(Data records)

------------------------------

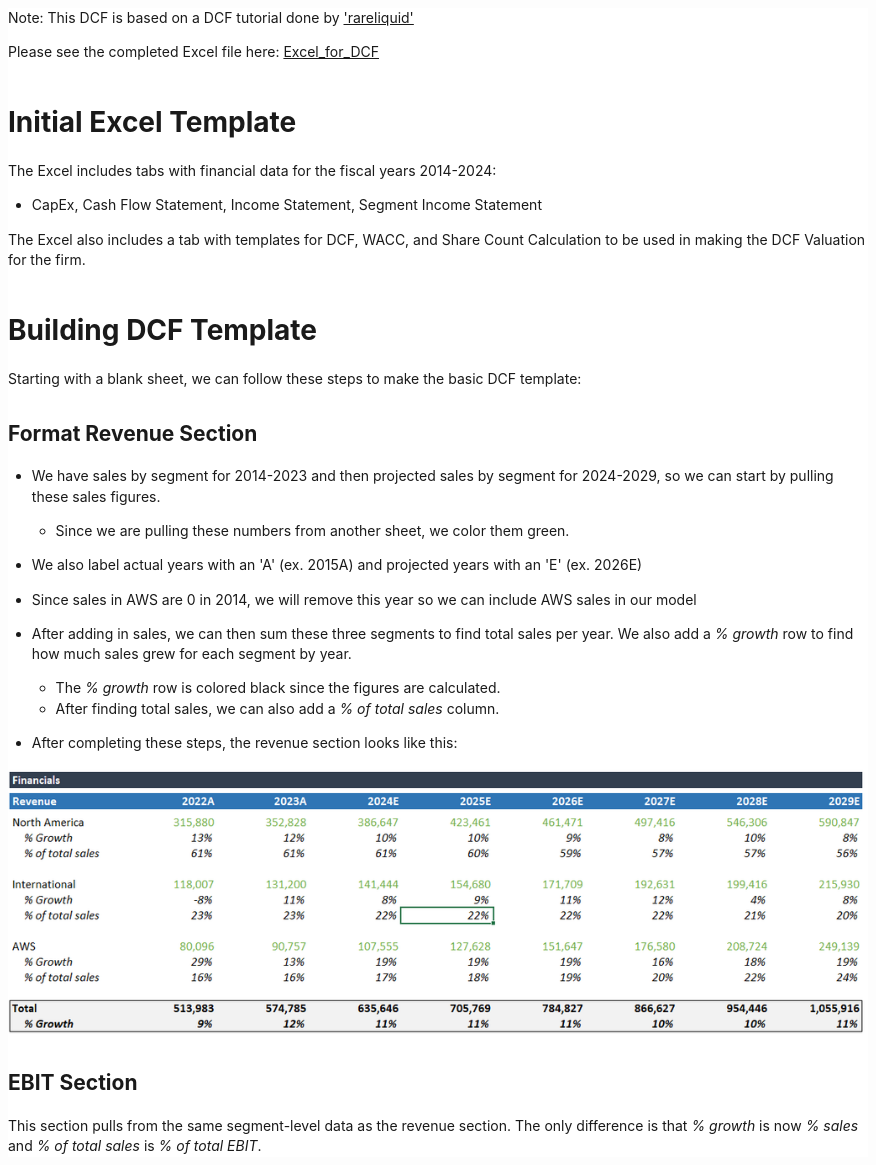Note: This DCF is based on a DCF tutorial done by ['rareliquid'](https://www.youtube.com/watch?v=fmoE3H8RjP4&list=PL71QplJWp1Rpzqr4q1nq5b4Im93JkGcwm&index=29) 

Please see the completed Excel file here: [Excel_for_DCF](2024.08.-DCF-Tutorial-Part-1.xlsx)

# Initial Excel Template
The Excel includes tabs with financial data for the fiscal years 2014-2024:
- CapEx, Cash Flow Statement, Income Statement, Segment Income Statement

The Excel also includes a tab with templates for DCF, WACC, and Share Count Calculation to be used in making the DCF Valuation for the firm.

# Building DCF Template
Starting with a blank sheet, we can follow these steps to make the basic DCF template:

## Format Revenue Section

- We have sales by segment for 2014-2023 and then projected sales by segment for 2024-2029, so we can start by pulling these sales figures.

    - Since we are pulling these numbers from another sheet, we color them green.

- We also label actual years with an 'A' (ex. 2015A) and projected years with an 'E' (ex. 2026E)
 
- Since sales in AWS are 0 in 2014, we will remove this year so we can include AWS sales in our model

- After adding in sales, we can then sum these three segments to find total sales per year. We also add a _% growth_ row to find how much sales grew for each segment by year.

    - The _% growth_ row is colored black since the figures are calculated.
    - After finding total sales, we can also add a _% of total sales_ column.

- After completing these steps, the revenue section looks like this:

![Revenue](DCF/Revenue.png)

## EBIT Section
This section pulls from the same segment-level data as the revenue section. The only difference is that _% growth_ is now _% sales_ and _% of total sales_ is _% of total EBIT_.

------------------------------

Could you restate, word for word, the lines above from the one with "- The _% growth_" to the one with "## EBIT Section", both included?

» TASK OUTPUT
    - The _% growth_ row is colored black since the figures are calculated.
    - After finding total sales, we can also add a _% of total sales_ column.

- After completing these steps, the revenue section looks like this:

![Revenue](DCF/Revenue.png)

## EBIT Section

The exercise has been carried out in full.